Pensiamo a San Damiano de Veuster, vissuto nell’isola di Molokai dove venivano letteralmente buttati i lebbrosi, a santa Madre Teresa di Calcutta. Più volte rischiò la vita, solo perché li aiutava. Come anche Raoul Follerau o il dottore Albert Schweitzer che hanno dedicato tutta la loro vita al servizio dei lebbrosi.

La malattia della lebbra era considerata un castigo divino, ma, in Gesù, il lebbroso può vedere un altro volto di Dio: non il Dio che castiga, ma il Padre della compassione e dell’amore, che ci libera dal peccato e mai ci esclude dalla sua misericordia. Così quell’uomo può uscire dall’isolamento, perché in Gesù trova Dio che condivide il suo dolore. L’atteggiamento di Gesù lo attira, lo spinge a uscire da sé stesso e ad affidare a Lui la sua storia dolorosa.

La lebbra non era solo una malattia del corpo, ma anche un taglio netto delle relazioni con gli altri. Il lebbroso non si poteva avvicinare alla città e soprattutto avere la lebbra era considerato un peccato grave. Si legge nella prima lettura: «Sarà impuro finché durerà in lui il male e, impuro, se ne starà solo, abiterà fuori dell’accampamento».

I lebbrosi erano esclusi da ogni relazione umana, sociale e religiosa: per esempio, non potevano entrare in sinagoga e nel tempio. Gesù, invece, si lascia avvicinare da quell’uomo, si commuove, addirittura stende la mano e lo tocca.

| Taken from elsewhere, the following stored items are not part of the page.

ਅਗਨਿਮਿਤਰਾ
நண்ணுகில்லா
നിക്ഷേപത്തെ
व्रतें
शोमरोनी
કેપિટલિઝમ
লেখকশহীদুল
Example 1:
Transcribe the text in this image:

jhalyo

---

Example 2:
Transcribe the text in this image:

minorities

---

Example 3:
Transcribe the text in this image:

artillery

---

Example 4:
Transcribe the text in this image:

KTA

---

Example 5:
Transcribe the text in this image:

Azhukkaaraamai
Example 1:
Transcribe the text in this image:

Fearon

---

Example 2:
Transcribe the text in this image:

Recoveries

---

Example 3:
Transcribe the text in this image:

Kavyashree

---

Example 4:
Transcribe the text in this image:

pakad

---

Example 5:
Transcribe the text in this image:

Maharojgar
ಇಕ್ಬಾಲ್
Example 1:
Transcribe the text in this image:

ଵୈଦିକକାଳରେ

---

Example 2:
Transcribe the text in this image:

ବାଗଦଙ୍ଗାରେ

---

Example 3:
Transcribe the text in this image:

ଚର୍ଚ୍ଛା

Così, Egli realizza la Buona Notizia che annuncia: Dio si è fatto vicino alla nostra vita, ha compassione per le sorti dell’umanità ferita e viene ad abbattere ogni barriera che ci impedisce di vivere la relazione con Lui, con gli altri e con noi stessi. Si è fatto vicino… il Vangelo dice che Gesù vedendo il lebbroso, ne ebbe compassione.

Mentre la Legge proibiva di toccare i lebbrosi, Egli si commuove, stende la mano e lo tocca per guarirlo. Qualcuno direbbe: ha peccato, ha fatto quello che la legge vieta, è un trasgressore. È vero, è un trasgressore.  Non si limita alle parole, ma lo tocca. E toccare con amore significa stabilire una relazione, entrare in comunione, coinvolgersi nella vita dell’altro fino a condividerne anche le ferite. Con questo gesto, Gesù mostra che Dio che non è indifferente, non si tiene a «distanza di sicurezza»; anzi, si avvicina con compassione e tocca la nostra vita per risanarla con tenerezza. È lo stile di Dio: e il cuore di Dio non ha confini.

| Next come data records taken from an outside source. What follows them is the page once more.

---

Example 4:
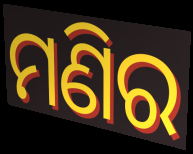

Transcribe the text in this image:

ମଣିର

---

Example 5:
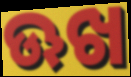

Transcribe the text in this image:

ଊଖ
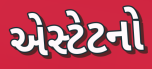
એસ્ટેટનો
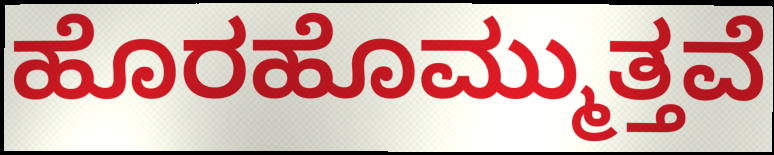
ಹೊರಹೊಮ್ಮುತ್ತವೆ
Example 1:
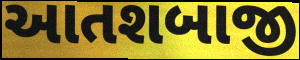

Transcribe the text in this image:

આતશબાજી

A ciascuno di noi può capitare di sperimentare fallimenti, sofferenze, egoismi che ci chiudono a Dio e agli altri, perché il peccato ci chiude in noi stessi, per vergogna, per umiliazioni, ma Dio vuole aprire il cuore. Dinanzi a tutto questo, Gesù ci annuncia che Dio non è un’idea o una dottrina astratta, ma Dio è Colui che si “contamina” con la nostra umanità ferita e non ha paura di venire a contatto con le nostre piaghe. E San Paolo: «si è fatto peccato» (cfr. 2 Cor 5,21). Lui che non è peccatore, che non può peccare, si è fatto peccato. Guarda come si è contaminato Dio per avvicinarsi a noi, per avere compassione e per far capire la sua tenerezza. Quello di Dio è un amore che fa andare oltre le convenzioni, che fa superare i pregiudizi e la paura di mescolarci con la vita dell’altro.

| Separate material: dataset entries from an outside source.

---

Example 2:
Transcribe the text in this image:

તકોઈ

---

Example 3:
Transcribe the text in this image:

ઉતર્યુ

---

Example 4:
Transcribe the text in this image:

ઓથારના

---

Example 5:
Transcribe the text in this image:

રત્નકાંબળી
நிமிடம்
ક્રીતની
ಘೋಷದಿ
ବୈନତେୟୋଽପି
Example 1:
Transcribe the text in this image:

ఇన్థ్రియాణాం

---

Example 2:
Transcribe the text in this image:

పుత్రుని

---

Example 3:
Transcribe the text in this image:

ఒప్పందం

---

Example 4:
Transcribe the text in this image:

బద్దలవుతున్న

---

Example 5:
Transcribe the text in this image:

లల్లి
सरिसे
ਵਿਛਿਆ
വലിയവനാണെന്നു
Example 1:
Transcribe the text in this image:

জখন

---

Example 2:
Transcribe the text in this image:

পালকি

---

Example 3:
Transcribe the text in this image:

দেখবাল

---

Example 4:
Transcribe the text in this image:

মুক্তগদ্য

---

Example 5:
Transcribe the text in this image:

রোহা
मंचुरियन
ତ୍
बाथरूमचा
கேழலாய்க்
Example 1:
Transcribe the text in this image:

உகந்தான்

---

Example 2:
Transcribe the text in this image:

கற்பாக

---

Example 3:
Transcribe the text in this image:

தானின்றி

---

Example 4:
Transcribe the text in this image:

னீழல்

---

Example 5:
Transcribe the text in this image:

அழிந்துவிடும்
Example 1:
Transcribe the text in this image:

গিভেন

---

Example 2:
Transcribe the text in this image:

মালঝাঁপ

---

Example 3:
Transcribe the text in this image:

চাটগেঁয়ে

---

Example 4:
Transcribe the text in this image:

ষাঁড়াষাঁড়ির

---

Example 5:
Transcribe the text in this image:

Scriveva Papa Francesco nel 2016: «Nella sollecitudine di Maria si rispecchia la tenerezza di Dio. E quella stessa tenerezza si fa presente nella vita di tante persone che si trovano accanto ai malati e sanno coglierne i bisogni, anche quelli più impercettibili, perché guardano con occhi pieni di amore. Quante volte una mamma al capezzale del figlio malato, o un figlio che si prende cura del genitore anziano, o un nipote che sta vicino al nonno o alla nonna, mette la sua invocazione nelle mani della Madonna!» Mettiamo tutto nel Cuore di Maria Santissima nostra Madre…e affidiamo a Lei le preghiere e le sofferenze dei nostri fratelli ammalati.